Tout d’abord par une meilleure organisation du travail et des sites opératoires (Pr J. Marty – Hôpital de Beaujon – Paris) : les contraintes démographiques (médecins anesthésistes et infirmières) et budgétaires nous l’imposent :
– formation des personnels qui, seule, peut améliorer leur potentiel de réponse à une situation critique au Bloc opératoire
– protocolisation des actes les plus courants
– planification des plages horaires opératoires et des programmes avec tous les acteurs concernés
– regroupement des sites et des moyens humains et techniques
– mise en place de Conseils de Bloc Opératoire veillant à l’observance de chartes de fonctionnement.
La diminution du risque anesthésique passe également par la mise en place de structures d’anesthésiovigilance intégrées dans la coordination générale des vigilances des établissements.
Il s’agit d’un système d’alerte continu qui recense les incidents et accidents, en analyse les causes, et fait adopter des mesures correctrices immédiates et préventives. En 18 mois, au CHU de Nice, une telle structure a recensé 340 alertes dont 70 % d’origine organisationnelle. Si aucune n’a entraîné d’incident grave pour le malade, la plupart ont pu être suivies de mesures correctrices immédiates ou secondaires, afin que l’incident ne se reproduise pas (circuits de secours électriques ou d’oxygène, standardisation des seringues, rigueur dans les plannings des personnels, amélioration du transport des produits sanguins?)

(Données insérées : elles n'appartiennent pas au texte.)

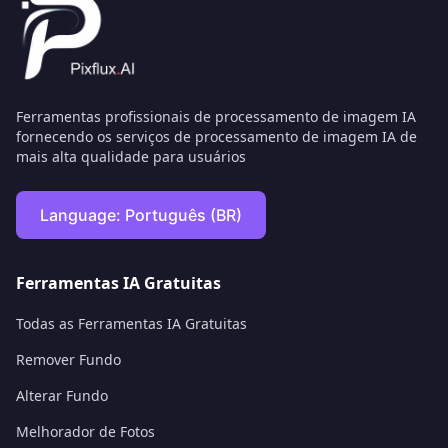
Ferramentas profissionais de processamento de imagem IA
fornecendo os serviços de processamento de imagem IA de
mais alta qualidade para usuários
Language:
Português (BR)
Ferramentas IA Gratuitas
Todas as Ferramentas IA Gratuitas
Remover Fundo
Alterar Fundo
Melhorador de Fotos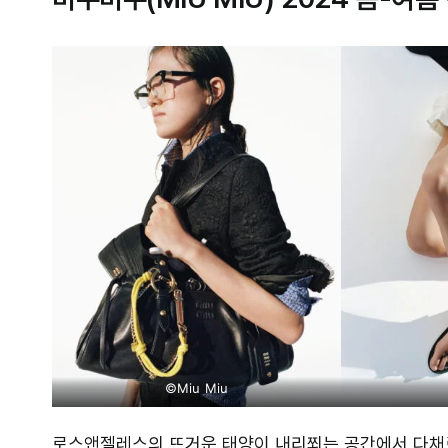
©Miu Miu
로스앤젤레스의 뜨거운 태양이 내리쬐는 공간에서 다채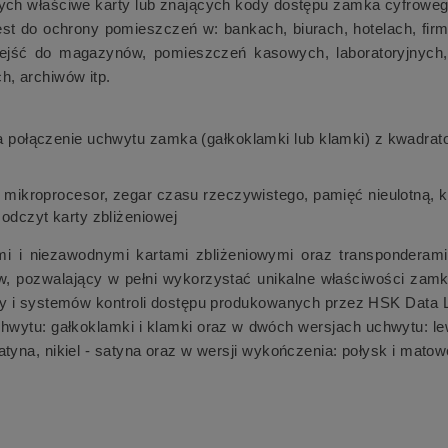
cych właściwe karty lub znających kody dostępu zamka cyfroweg
t do ochrony pomieszczeń w: bankach, biurach, hotelach, firmac
wejść do magazynów, pomieszczeń kasowych, laboratoryjnych
, archiwów itp.
 połączenie uchwytu zamka (gałkoklamki lub klamki) z kwadra
mikroprocesor, zegar czasu rzeczywistego, pamięć nieulotną, kl
odczyt karty zbliżeniowej
mi i niezawodnymi kartami zbliżeniowymi oraz transponderam
ozwalający w pełni wykorzystać unikalne właściwości zamków
cy i systemów kontroli dostępu produkowanych przez HSK Data L
wytu: gałkoklamki i klamki oraz w dwóch wersjach uchwytu: l
tyna, nikiel - satyna oraz w wersji wykończenia: połysk i matow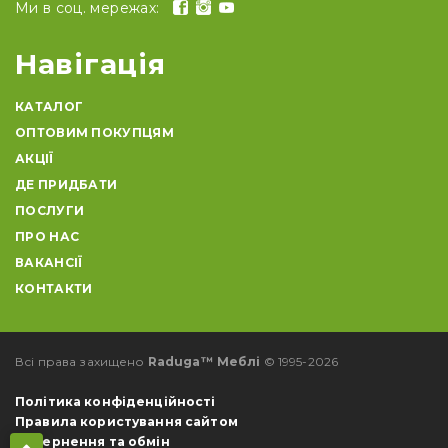
Ми в соц. мережах:
Навігація
КАТАЛОГ
ОПТОВИМ ПОКУПЦЯМ
АКЦІЇ
ДЕ ПРИДБАТИ
ПОСЛУГИ
ПРО НАС
ВАКАНСІЇ
КОНТАКТИ
Всі права захищено
Raduga™ Меблі
© 1995-2026
Політика конфіденційності
Правила користування сайтом
Повернення та обмін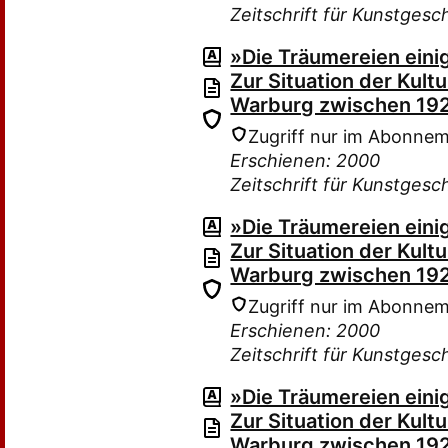
Zeitschrift für Kunstgesc
»Die Träumereien einig
Zur Situation der Kult
Warburg zwischen 19
Zugriff nur im Abonne
Erschienen: 2000
Zeitschrift für Kunstgesc
»Die Träumereien einig
Zur Situation der Kult
Warburg zwischen 19
Zugriff nur im Abonne
Erschienen: 2000
Zeitschrift für Kunstgesc
»Die Träumereien einig
Zur Situation der Kult
Warburg zwischen 19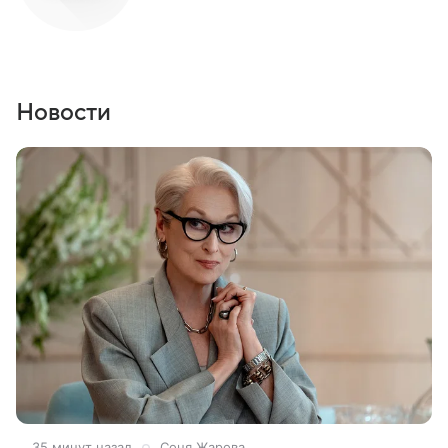
Новости
35 минут назад
Соня Жарова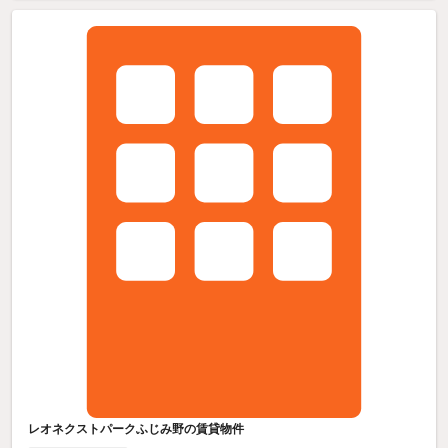
レオネクストパークふじみ野の賃貸物件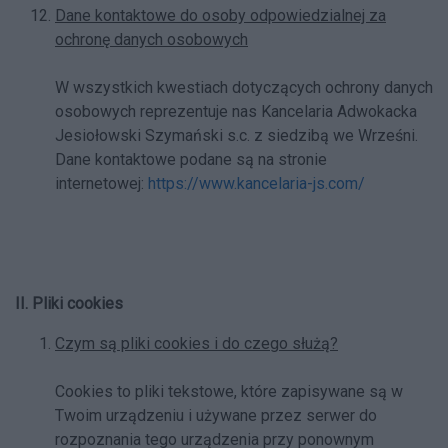
Dane kontaktowe do osoby odpowiedzialnej za
ochronę danych osobowych
W wszystkich kwestiach dotyczących ochrony danych
osobowych reprezentuje nas Kancelaria Adwokacka
Jesiołowski Szymański s.c. z siedzibą we Wrześni.
Dane kontaktowe podane są na stronie
internetowej:
https://www.kancelaria-js.com/
II. Pliki cookies
Czym są pliki cookies i do czego służą?
Cookies to pliki tekstowe, które zapisywane są w
Twoim urządzeniu i używane przez serwer do
rozpoznania tego urządzenia przy ponownym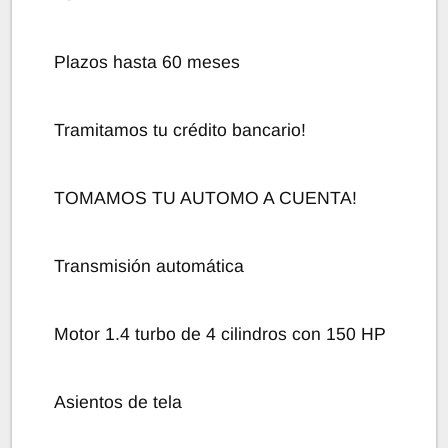
Plazos hasta 60 meses
Tramitamos tu crédito bancario!
TOMAMOS TU AUTOMO A CUENTA!
Transmisión automática
Motor 1.4 turbo de 4 cilindros con 150 HP
Asientos de tela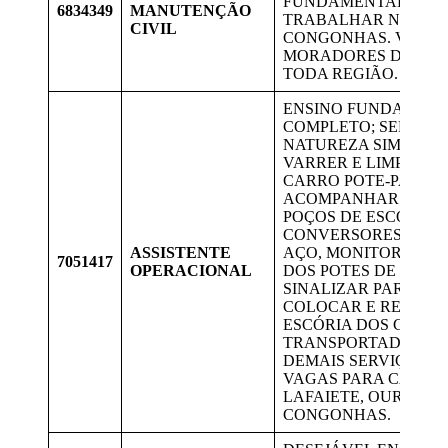
FUNDAMENTAL COM
6834349
MANUTENÇÃO
TRABALHAR NA ARE
CIVIL
CONGONHAS. VAGAS
MORADORES DE LAF
TODA REGIÃO.
ENSINO FUNDAMEN
COMPLETO; SERVIÇO
NATUREZA SIMPLES
VARRER E LIMPAR O 
CARRO POTE-PANEL
ACOMPANHAR A LIM
POÇOS DE ESCÓRIA 
CONVERSORES DE P
ASSISTENTE
AÇO, MONITORAR A 
7051417
OPERACIONAL
DOS POTES DE ESCÓR
SINALIZAR PARA PO
COLOCAR E RETIRAR
ESCÓRIA DOS CARR
TRANSPORTADORES,
DEMAIS SERVIÇOS C
VAGAS PARA CANDI
LAFAIETE, OURO BR
CONGONHAS.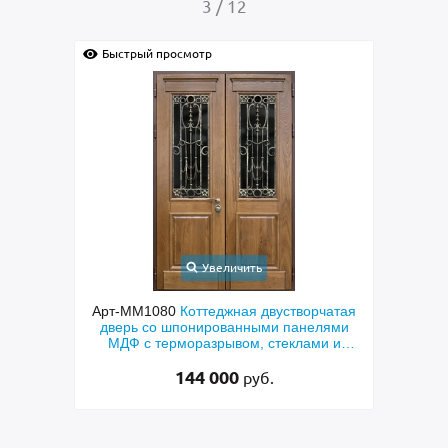
4
/
12
Быстрый просмотр
Быс
Увеличить
чатая
Арт-ММ578
Входная утепленная дверь с
Арт
лями
терморазрывом, белыми наличниками,
дверь
и и
коричневыми плитами МДФ (окрас по
фр
RAL) и стеклом
48 500
руб.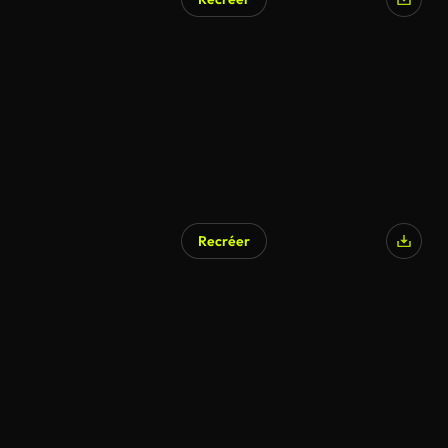
Recréer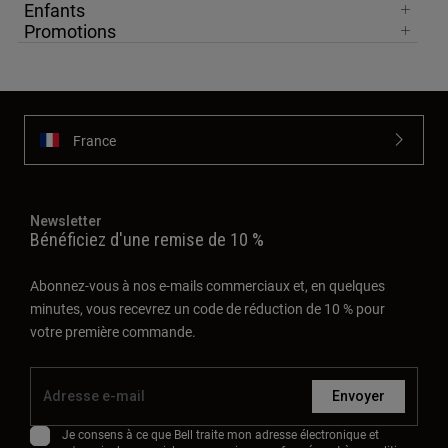
Enfants
Promotions
France
Newsletter
Bénéficiez d'une remise de 10 %
Abonnez-vous à nos e-mails commerciaux et, en quelques
minutes, vous recevrez un code de réduction de 10 % pour
votre première commande.
Envoyer
Je consens à ce que Bell traite mon adresse électronique et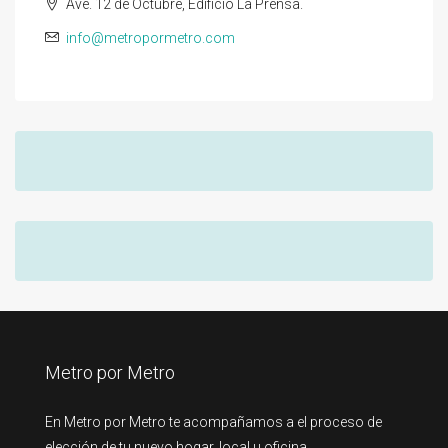
Ave. 12 de Octubre, Edificio La Prensa.
info@metropormetro.com
Metro por Metro
En Metro por Metro te acompañamos a el proceso de
elección de tu nuevo hogar, local u oficina.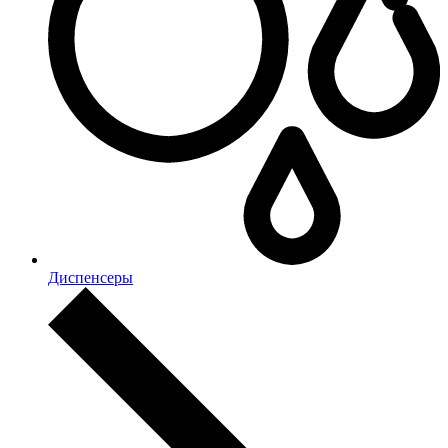
Диспенсеры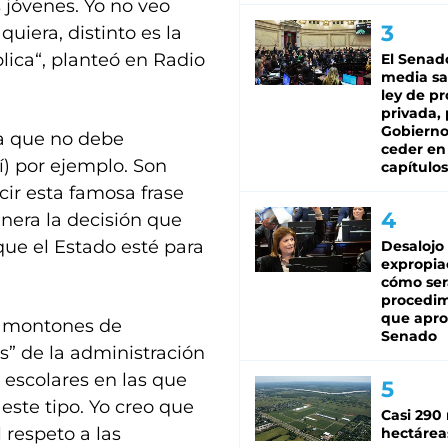
 jóvenes. Yo no veo
uiera, distinto es la
ica“, planteó en Radio
El Senad
media sa
ley de p
privada, 
Gobierno
 a que no debe
ceder en
) por ejemplo. Son
capítulos
cir esta famosa frase
nera la decisión que
que el Estado esté para
Desalojo
expropia
cómo ser
procedi
que apro
 “montones de
Senado
s” de la administración
 escolares en las que
 este tipo. Yo creo que
Casi 290 
 respeto a las
hectárea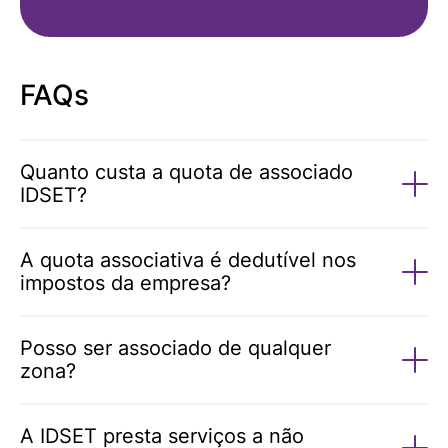
FAQs
Quanto custa a quota de associado
IDSET?
A quota associativa é dedutível nos
impostos da empresa?
Posso ser associado de qualquer
zona?
A IDSET presta serviços a não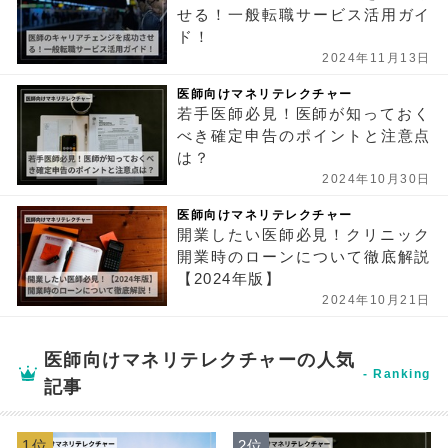
せる！一般転職サービス活用ガイ
ド！
2024年11月13日
医師向けマネリテレクチャー
若手医師必見！医師が知っておく
べき確定申告のポイントと注意点
は？
2024年10月30日
医師向けマネリテレクチャー
開業したい医師必見！クリニック
開業時のローンについて徹底解説
【2024年版】
2024年10月21日
医師向けマネリテレクチャーの人気
記事
1位
2位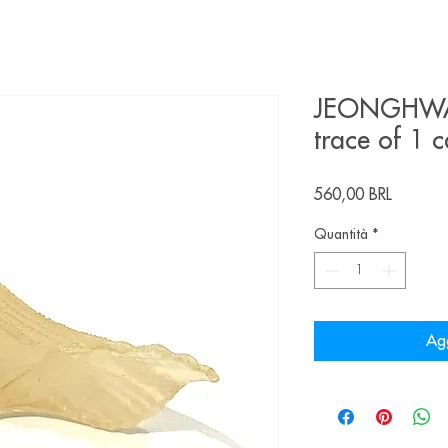
JEONGHWA 
trace of 1 c
Prezzo
560,00 BRL
Quantità
*
Agg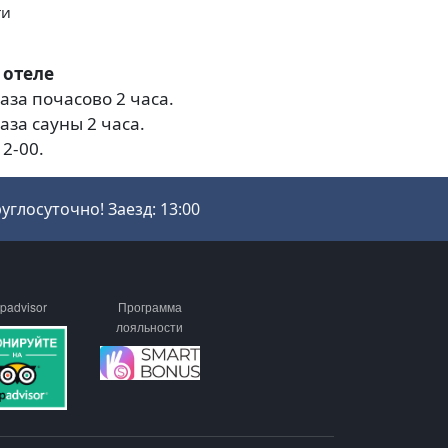
ти
 отеле
за почасово 2 часа.
за сауны 2 часа.
12-00.
углосуточно! Заезд: 13:00
ipadvisor
Программа
лояльности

L’accréditation des établissements de soins publics et privés est une démarche imposée par la loi et relayée par l’ANAES depuis 1996.
A Nice, le CHU a été le deuxième en France à s’y soumettre et à l’obtenir avec recommandations. La Clinique St George l’a également obtenue avec beaucoup d’efficacité. Dans un cas comme dans l’autre, la période de préparation avec audits internes et démarche qualité/sécurité a été déterminante.
Les anesthésistes réanimateurs en raison de leur vision transversale et de leur moindre cloisonnement professionnel en ont été le plus souvent les principaux acteurs.
Malheureusement, qui dit situations à risques, pressions sécuritaires, coordination de réseaux multiprofessionnels, dit haut niveau de stress et métier à risques. L’anesthésie réanimation, en situation de pénurie démographique actuelle, est une profession médicale à haut degré de pénibilité, encline aux addictions, où les suicides sont plus fréquents (les femmes, les jeunes), où la mortalité par maladies cardio-vasculaires est plus élevée et où le syndrome d’épuisement professionnel ( » Burn out « ) est régulièrement décrit.
La réanimation, en particulier péri-opératoire, s’intègre naturellement dans cette problématique d’organisation, de gestion des risques et de recherche permanente de la qualité et de la sécurité. Un décret portant sur l’organisation des services de Réanimation, de soins intensifs et de surveillance continue est en préparation depuis 2 ans au Ministère avec l’aide des professionnels et doit sortir dans les mois prochains.
Très contraignant, (normes architecturales, d’équipements humains et techniques, de fonctionnement?) il impose des normes qualité/sécurité essentielles à l’amélioration des soins.
Très restructurant, il va conduire à des regroupements d’unités, des mises en commun de moyens, mais aussi à des fermetures de services, en particulier dans certains petits établissements n’ayant pas la masse critique suffisante ce qui, comme pour les maternités, ne va se faire sans poser des problèmes politiques locaux parfois difficiles.
Optimisation de l’organisation des blocs opératoires, gestion continue des incidents et des risques d’accidents anesthésiques, développement de notre culture sécuritaire et de la qualité des soins en anesthésie comme en réanimation, démarches volontaires d’accréditation des établissements (et bientôt des services), diminution du risque professionnel? Tous ces aphorismes, très pragmatiques, n’ont qu’un objectif : continuer à améliorer le niveau des soins donnés aux patients, alors qu’en même temps, augmentent les contraintes humaines, technologiques et budgétaires.